Fyrdility has been busy with useful web building tools. First, he has a jQuery plug-in to provide support for the CSS Template Layout Module. Template layout demos using the plug-in here. Then, there's the When can I use... browser compatibility tables that let you know when you can start using the latest web technologies, like CSS3, HTML5, SVG, etc.
posted by netbros (13 comments total) 30 users marked this as a favorite
 
Well, using JS for layout is Teh Evils of course, but this is fucking awesome.

I love me some JQuery.
posted by Artw at 11:49 AM on April 29, 2009


I don't know what most of this stuff even is (there's an HTML 5 now?) but it looks like a great resource. (And lol, IE still doesn't handle application/xhtml or SVG yet? Who is using that piece of crap?)
posted by DU at 11:53 AM on April 29, 2009


Unfortunately the reason why I probably won;t be using this anytime soon is that 17% of users are still on IE6.
posted by Artw at 11:57 AM on April 29, 2009


> the When can I use... browser compatibility tables that let you know when you can start using the latest web technologies, like CSS3, HTML5, SVG, etc.

So when can I start using VRML? This isn't helping me.
posted by ardgedee at 12:28 PM on April 29, 2009 [2 favorites]


I <3 jQuery. DIE IE6.

That about sums it up.

I spent 30 minutes yesterday reading up on the datagrid element in HTML5 (forums, blog). HTML5 looks to be ridiculously awesome and I'm seeing a lot of semantic stuff built in (header, footer, section tags are useful). I've already experimented with client side DB storage in Safari, the idea that I can have a local DB and run SQL against it and stuff, it'll be sweet. I can think of so many web apps for my company that I could develop if I had persistent client side storage that survives flaky internet connections.
posted by SirOmega at 12:29 PM on April 29, 2009




In my opinion this is a big fail. Looking at the source code for even the simplest example reveals the same old div blocking required of plain ol' CSS.

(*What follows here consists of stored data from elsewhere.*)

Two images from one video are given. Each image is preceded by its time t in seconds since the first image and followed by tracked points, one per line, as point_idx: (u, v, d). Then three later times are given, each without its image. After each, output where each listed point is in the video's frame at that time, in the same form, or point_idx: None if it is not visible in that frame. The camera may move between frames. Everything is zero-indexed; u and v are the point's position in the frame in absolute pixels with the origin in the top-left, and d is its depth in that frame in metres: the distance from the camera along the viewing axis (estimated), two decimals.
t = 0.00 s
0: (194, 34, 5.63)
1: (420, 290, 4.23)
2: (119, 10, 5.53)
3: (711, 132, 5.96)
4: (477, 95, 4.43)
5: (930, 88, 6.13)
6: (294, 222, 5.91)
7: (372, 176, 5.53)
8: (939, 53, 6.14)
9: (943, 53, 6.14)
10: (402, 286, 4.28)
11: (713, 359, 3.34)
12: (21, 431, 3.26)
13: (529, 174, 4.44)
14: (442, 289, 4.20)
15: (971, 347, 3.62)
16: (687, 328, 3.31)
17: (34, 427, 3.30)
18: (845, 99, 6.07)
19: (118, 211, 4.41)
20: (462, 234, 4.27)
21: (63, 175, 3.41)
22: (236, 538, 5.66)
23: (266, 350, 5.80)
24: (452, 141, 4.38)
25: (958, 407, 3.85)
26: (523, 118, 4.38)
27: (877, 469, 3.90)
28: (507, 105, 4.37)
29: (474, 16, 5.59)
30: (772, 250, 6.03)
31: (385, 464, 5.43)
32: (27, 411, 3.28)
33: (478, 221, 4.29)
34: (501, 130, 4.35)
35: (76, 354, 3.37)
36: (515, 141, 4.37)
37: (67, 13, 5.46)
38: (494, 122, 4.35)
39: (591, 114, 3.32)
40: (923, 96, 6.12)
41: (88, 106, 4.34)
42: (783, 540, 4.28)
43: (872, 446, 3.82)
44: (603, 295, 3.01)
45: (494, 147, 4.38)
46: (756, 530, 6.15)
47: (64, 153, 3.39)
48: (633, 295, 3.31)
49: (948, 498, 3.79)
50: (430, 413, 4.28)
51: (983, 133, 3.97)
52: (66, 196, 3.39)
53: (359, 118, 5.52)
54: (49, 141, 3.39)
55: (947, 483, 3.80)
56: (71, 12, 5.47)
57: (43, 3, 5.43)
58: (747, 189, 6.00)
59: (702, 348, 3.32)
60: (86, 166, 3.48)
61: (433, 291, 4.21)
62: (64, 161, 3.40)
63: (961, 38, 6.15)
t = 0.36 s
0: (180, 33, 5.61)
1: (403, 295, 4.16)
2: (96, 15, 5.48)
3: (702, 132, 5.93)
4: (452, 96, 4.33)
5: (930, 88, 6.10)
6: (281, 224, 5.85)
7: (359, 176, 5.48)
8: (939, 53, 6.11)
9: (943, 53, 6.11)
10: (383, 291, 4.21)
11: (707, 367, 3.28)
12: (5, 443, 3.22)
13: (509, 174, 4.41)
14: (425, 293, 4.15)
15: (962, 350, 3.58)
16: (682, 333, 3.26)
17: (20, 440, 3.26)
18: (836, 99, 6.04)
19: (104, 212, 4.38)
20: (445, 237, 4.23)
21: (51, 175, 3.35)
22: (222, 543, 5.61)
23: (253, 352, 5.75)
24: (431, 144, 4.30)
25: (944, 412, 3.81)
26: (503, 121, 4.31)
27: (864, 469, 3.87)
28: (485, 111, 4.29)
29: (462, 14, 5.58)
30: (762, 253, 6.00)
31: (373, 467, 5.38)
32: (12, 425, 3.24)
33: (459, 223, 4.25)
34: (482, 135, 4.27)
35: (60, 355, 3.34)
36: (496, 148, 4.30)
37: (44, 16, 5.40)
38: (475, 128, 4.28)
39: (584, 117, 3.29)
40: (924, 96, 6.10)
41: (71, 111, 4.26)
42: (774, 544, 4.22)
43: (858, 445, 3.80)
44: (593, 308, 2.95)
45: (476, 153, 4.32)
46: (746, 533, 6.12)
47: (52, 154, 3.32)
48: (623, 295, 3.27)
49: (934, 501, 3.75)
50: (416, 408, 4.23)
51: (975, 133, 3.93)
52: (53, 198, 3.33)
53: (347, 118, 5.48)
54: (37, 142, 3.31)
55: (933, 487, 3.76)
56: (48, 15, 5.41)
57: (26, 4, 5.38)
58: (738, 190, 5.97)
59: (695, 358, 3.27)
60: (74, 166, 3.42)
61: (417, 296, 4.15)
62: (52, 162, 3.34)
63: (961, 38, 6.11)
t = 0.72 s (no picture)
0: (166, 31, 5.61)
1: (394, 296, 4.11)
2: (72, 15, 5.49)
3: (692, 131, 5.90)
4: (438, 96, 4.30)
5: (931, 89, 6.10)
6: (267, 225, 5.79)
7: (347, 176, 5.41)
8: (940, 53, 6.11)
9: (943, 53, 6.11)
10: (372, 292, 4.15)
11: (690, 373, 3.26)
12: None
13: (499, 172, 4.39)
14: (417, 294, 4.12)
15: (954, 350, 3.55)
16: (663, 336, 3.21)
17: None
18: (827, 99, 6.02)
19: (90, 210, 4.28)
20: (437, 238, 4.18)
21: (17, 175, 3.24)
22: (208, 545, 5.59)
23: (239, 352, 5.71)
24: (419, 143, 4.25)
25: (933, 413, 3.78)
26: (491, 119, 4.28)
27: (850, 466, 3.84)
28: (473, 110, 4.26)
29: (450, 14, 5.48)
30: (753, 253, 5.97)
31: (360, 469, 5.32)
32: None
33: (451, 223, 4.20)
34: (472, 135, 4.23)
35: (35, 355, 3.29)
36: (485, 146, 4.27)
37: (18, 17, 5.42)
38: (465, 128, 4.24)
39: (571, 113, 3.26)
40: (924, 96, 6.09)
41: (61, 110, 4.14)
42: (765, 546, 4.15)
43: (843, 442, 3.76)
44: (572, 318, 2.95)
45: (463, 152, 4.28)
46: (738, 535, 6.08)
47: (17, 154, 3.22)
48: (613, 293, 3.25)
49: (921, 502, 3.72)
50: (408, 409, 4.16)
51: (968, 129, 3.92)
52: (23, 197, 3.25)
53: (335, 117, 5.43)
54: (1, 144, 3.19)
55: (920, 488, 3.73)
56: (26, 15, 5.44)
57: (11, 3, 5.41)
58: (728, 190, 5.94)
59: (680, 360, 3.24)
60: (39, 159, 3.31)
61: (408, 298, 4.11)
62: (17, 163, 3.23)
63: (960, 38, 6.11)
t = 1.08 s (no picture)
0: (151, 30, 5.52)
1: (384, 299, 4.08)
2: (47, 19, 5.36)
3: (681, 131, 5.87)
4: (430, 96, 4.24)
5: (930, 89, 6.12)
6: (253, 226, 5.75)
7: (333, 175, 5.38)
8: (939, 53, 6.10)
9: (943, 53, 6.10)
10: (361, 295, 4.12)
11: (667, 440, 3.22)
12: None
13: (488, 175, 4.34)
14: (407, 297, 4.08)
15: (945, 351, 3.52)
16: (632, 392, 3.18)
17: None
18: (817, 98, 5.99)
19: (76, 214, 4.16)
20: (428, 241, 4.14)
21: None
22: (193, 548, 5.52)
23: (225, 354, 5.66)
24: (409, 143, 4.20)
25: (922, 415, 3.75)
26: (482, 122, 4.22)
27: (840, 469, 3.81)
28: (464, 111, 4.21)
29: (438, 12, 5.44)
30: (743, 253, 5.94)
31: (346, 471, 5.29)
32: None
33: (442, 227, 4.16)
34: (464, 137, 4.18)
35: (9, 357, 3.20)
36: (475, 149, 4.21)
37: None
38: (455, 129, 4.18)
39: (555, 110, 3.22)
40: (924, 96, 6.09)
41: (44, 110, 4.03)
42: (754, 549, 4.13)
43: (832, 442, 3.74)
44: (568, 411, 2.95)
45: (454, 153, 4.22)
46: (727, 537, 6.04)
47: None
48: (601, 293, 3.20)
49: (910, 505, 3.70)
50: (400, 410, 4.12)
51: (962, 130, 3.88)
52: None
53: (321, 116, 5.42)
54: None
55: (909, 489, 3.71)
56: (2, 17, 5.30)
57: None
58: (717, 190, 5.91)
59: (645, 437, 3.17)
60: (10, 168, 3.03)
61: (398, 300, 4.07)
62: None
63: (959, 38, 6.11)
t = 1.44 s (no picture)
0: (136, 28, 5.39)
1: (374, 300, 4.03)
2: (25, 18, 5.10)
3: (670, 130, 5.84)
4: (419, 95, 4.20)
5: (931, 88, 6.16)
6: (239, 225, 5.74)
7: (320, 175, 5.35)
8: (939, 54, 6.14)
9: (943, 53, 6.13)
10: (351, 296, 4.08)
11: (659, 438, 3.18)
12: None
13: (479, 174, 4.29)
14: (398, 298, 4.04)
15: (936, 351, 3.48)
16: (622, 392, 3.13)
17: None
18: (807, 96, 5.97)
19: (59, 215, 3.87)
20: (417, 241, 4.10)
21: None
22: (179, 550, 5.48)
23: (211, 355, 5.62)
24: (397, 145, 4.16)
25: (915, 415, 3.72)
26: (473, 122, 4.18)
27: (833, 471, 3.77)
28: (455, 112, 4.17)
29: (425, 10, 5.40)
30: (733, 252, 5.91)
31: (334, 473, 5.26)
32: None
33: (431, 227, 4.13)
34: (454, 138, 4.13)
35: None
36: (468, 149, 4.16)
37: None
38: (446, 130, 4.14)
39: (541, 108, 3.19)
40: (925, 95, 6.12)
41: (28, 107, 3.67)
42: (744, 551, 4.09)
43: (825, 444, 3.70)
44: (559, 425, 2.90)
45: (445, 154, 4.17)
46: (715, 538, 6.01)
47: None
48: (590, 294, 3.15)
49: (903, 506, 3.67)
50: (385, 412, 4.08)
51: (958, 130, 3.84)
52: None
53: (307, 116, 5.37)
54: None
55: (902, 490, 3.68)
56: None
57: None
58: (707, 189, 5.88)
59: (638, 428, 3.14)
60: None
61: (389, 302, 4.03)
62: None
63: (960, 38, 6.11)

The "benefit" of this system is that now you have a hideous layer of javascript obscuring an already unclear system.

Can someone explain in plain (read reasonably complex) Engilsh what the benefits of doing CSS in JavaScript are especially in light of the fact that these demos only target browsers that have moderately acceptable CSS rendering?

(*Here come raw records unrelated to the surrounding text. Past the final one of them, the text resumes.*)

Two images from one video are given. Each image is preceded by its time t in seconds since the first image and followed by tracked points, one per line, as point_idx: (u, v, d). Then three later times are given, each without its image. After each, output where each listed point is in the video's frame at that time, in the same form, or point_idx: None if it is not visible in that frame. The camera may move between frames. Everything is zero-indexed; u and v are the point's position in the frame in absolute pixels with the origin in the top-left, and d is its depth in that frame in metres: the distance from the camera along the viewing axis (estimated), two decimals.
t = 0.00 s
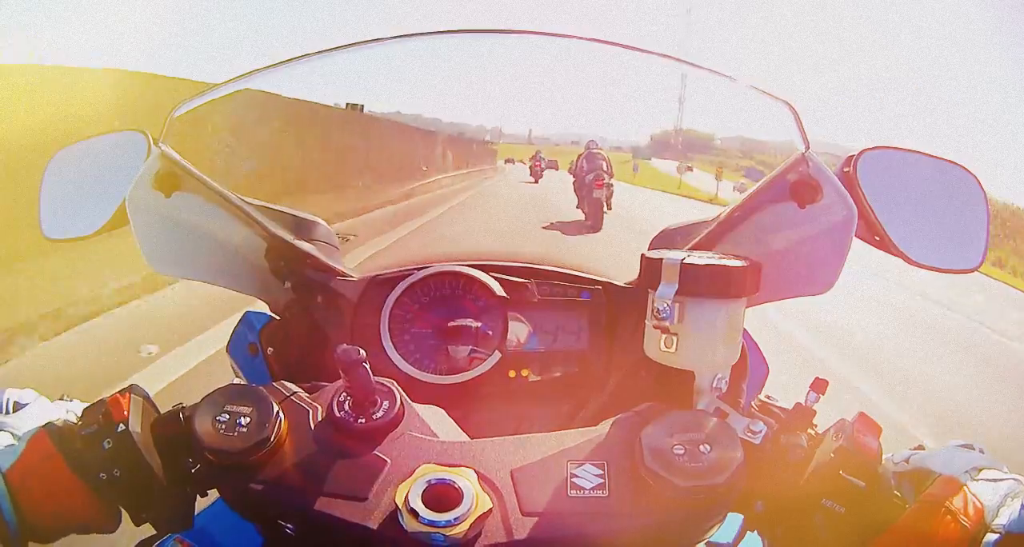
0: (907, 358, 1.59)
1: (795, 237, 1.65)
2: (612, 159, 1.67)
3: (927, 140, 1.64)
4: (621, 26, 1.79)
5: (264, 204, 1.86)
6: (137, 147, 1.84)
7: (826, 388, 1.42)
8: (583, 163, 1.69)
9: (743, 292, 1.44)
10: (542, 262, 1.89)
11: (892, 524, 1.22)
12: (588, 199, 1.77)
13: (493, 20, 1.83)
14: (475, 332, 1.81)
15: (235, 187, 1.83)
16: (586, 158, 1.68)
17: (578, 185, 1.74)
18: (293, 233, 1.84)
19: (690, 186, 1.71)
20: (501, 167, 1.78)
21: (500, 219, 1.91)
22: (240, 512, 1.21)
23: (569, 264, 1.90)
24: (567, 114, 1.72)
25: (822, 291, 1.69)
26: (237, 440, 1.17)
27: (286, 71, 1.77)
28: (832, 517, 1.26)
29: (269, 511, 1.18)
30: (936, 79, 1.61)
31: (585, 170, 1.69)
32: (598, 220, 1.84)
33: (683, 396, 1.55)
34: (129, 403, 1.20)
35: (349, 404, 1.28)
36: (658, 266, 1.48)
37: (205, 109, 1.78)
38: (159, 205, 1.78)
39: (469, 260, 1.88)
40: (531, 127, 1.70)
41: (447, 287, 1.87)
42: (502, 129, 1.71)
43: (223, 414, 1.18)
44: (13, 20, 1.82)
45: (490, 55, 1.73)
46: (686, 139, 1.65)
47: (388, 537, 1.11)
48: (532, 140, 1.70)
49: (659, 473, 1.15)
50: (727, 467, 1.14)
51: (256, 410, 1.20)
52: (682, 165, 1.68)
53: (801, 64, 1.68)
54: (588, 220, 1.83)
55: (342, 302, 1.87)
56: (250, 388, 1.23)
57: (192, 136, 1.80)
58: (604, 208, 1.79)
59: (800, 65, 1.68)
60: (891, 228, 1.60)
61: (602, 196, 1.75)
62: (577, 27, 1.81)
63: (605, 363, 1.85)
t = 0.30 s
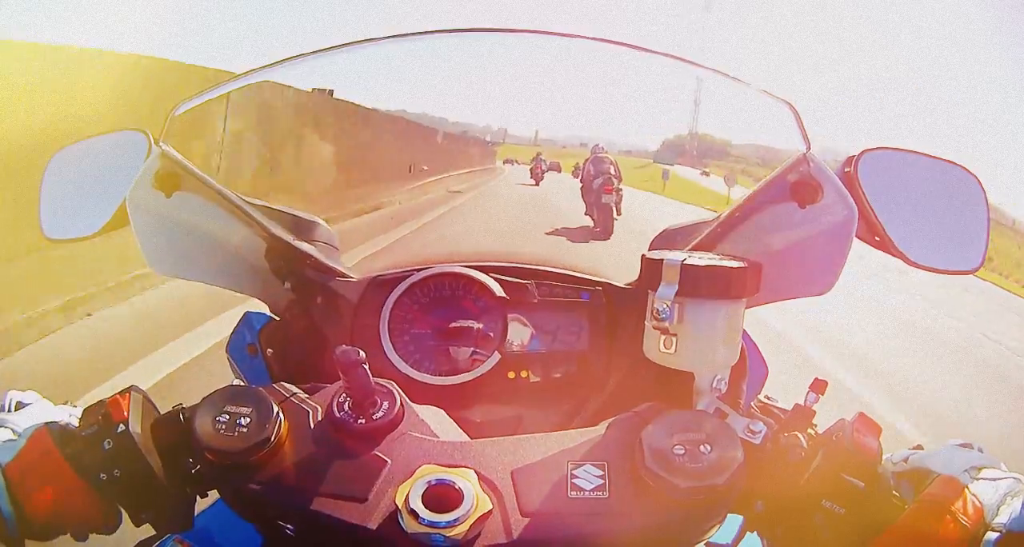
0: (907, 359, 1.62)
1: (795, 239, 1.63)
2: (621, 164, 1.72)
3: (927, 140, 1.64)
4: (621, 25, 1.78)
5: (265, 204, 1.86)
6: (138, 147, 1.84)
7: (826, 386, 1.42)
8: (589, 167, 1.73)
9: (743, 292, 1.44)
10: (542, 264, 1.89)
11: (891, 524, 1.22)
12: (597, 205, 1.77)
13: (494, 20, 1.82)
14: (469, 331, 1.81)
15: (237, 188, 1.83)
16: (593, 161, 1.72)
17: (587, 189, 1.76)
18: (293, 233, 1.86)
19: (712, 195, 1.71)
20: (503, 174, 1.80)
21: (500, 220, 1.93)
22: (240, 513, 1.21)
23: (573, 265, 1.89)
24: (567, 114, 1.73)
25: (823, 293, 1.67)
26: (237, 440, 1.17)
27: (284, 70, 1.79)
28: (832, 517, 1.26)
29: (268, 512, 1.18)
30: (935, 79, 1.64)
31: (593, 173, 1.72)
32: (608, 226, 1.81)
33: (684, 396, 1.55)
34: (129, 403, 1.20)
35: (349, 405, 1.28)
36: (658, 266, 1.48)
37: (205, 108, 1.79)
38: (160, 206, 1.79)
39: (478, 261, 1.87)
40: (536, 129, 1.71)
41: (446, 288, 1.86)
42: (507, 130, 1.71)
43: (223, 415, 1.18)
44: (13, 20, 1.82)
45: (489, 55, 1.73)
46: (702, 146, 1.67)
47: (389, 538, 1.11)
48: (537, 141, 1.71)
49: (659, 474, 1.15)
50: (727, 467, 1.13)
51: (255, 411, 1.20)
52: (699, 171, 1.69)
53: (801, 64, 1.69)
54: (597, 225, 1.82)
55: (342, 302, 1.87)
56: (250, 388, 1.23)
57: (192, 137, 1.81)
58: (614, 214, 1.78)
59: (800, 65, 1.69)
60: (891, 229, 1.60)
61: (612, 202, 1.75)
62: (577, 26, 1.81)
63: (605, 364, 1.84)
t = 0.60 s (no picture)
0: (907, 359, 1.58)
1: (794, 237, 1.68)
2: (627, 164, 1.73)
3: (927, 140, 1.61)
4: (621, 25, 1.78)
5: (266, 205, 1.87)
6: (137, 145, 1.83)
7: (825, 387, 1.42)
8: (594, 168, 1.73)
9: (742, 292, 1.45)
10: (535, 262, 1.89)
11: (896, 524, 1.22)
12: (603, 211, 1.73)
13: (493, 20, 1.81)
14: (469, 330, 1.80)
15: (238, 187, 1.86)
16: (598, 161, 1.72)
17: (591, 192, 1.74)
18: (293, 233, 1.86)
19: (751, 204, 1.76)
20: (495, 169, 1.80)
21: (499, 220, 1.95)
22: (239, 512, 1.21)
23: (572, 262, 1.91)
24: (567, 114, 1.74)
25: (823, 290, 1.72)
26: (237, 441, 1.17)
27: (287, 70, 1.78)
28: (833, 518, 1.26)
29: (268, 511, 1.18)
30: (937, 78, 1.58)
31: (598, 174, 1.72)
32: (615, 232, 1.81)
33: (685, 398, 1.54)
34: (129, 402, 1.20)
35: (349, 405, 1.28)
36: (657, 266, 1.48)
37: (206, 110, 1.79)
38: (159, 206, 1.78)
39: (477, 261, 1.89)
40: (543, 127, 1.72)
41: (447, 288, 1.86)
42: (513, 127, 1.73)
43: (222, 415, 1.18)
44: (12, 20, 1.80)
45: (489, 55, 1.75)
46: (718, 147, 1.70)
47: (388, 539, 1.11)
48: (544, 140, 1.72)
49: (658, 474, 1.16)
50: (727, 468, 1.14)
51: (255, 411, 1.20)
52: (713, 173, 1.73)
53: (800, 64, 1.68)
54: (603, 230, 1.80)
55: (342, 302, 1.88)
56: (250, 388, 1.23)
57: (190, 136, 1.82)
58: (620, 219, 1.76)
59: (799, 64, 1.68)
60: (891, 229, 1.62)
61: (618, 207, 1.72)
62: (576, 26, 1.80)
63: (604, 364, 1.85)
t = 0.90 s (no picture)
0: (907, 359, 1.59)
1: (795, 239, 1.64)
2: (633, 173, 1.71)
3: (927, 141, 1.61)
4: (621, 25, 1.82)
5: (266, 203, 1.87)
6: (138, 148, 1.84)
7: (825, 382, 1.38)
8: (598, 176, 1.72)
9: (742, 291, 1.45)
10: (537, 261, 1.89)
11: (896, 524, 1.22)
12: (606, 218, 1.75)
13: (493, 20, 1.84)
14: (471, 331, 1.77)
15: (236, 187, 1.84)
16: (603, 170, 1.72)
17: (595, 201, 1.74)
18: (293, 233, 1.85)
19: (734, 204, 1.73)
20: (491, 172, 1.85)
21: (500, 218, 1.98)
22: (240, 512, 1.21)
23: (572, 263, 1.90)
24: (567, 114, 1.74)
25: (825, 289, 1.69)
26: (237, 439, 1.17)
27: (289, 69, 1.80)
28: (832, 516, 1.26)
29: (269, 511, 1.18)
30: (934, 80, 1.61)
31: (602, 182, 1.71)
32: (618, 238, 1.81)
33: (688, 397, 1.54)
34: (129, 402, 1.20)
35: (349, 404, 1.28)
36: (657, 266, 1.48)
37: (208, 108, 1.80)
38: (160, 206, 1.78)
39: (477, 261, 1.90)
40: (550, 133, 1.72)
41: (447, 287, 1.87)
42: (518, 132, 1.73)
43: (222, 415, 1.19)
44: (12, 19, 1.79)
45: (490, 56, 1.77)
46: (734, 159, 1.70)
47: (388, 538, 1.11)
48: (551, 146, 1.72)
49: (658, 472, 1.15)
50: (727, 466, 1.13)
51: (255, 411, 1.20)
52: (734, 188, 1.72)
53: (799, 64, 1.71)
54: (604, 236, 1.81)
55: (342, 302, 1.87)
56: (251, 387, 1.23)
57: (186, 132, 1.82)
58: (624, 226, 1.78)
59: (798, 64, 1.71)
60: (891, 230, 1.60)
61: (622, 214, 1.73)
62: (577, 26, 1.82)
63: (604, 364, 1.84)
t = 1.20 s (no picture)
0: (907, 359, 1.55)
1: (795, 238, 1.70)
2: (634, 185, 1.71)
3: (927, 141, 1.59)
4: (621, 26, 1.80)
5: (265, 204, 1.86)
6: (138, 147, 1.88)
7: (826, 386, 1.42)
8: (601, 187, 1.71)
9: (742, 291, 1.44)
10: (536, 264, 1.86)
11: (896, 524, 1.23)
12: (607, 227, 1.76)
13: (492, 20, 1.85)
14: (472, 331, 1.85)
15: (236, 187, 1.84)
16: (607, 181, 1.71)
17: (597, 209, 1.74)
18: (293, 233, 1.86)
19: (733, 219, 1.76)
20: (488, 176, 1.77)
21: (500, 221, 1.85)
22: (240, 512, 1.22)
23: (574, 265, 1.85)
24: (567, 114, 1.75)
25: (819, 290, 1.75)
26: (237, 440, 1.17)
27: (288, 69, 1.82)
28: (832, 518, 1.26)
29: (268, 511, 1.18)
30: (937, 76, 1.54)
31: (605, 193, 1.71)
32: (620, 254, 1.79)
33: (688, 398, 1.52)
34: (129, 402, 1.20)
35: (349, 406, 1.28)
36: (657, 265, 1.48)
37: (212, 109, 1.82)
38: (160, 206, 1.79)
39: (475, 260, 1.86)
40: (560, 143, 1.73)
41: (446, 286, 1.88)
42: (527, 140, 1.73)
43: (222, 415, 1.19)
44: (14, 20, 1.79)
45: (489, 59, 1.79)
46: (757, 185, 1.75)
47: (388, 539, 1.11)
48: (560, 156, 1.73)
49: (657, 473, 1.15)
50: (726, 467, 1.13)
51: (255, 413, 1.20)
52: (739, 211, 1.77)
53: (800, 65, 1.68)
54: (606, 249, 1.80)
55: (342, 302, 1.88)
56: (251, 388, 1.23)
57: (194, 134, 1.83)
58: (626, 237, 1.78)
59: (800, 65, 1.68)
60: (891, 230, 1.64)
61: (623, 226, 1.75)
62: (577, 27, 1.82)
63: (604, 364, 1.87)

I mean what's the point of a disgusting JavaScript hack if it doesn't address IE 6?
posted by mistersquid at 1:17 PM on April 29, 2009


javascript is like cocaine, discuss
posted by johnny novak at 2:44 PM on April 29, 2009


Re:ie6 - I still say that waiting for NS4 or IE5(mac) to finally die off was worse.
posted by Artw at 2:56 PM on April 29, 2009


i read the google code project page and looked at the source of 4 demos before i saw anything that actually explained how you might use this, which is generally not a good sign, but once i came to demo 5 i was actually somewhat impressed. i would advise against using this for a public site, but there are scenarios where using something like this might sense. that said, this is essentially a novelty, and the notion that it may be some sort of future proofing is laughable. if you introduced this to a project of mine and it caused problems, i'd probably be pissed. i'd let you try, though.
posted by feloniousmonk at 6:29 PM on April 29, 2009


I thought it was funny when the guy was explaining how CSS tables are way cool even though HTML tables are still bad.
posted by CCBC at 1:29 AM on April 30, 2009


Wow. I thought no-one outside MS was using that.
posted by Artw at 9:29 AM on April 30, 2009


I thought it was funny when the guy was explaining how CSS tables are way cool even though HTML tables are still bad.

I dunno, I'm in favour of removing tables for layout as much as possible and it does generallly result in much cleaner lighter code, but sometimes, especially when doing anything involving vertical layouts or anything gridlike, you get table-free solutions a that actually have more tags than the equivalent table would. CSS3 is going to cut down on that a little, but we're still going to effectively have class="tr" and class="td" a lot of the time...

I think some tag phobias are just dumb, TBH. If TABLE can be replaced with sensible code then fine, but if not let it be a table. But I;m one of those guys that has never been convinced that B is evils and that theres something inherently better about STRONG or class="b".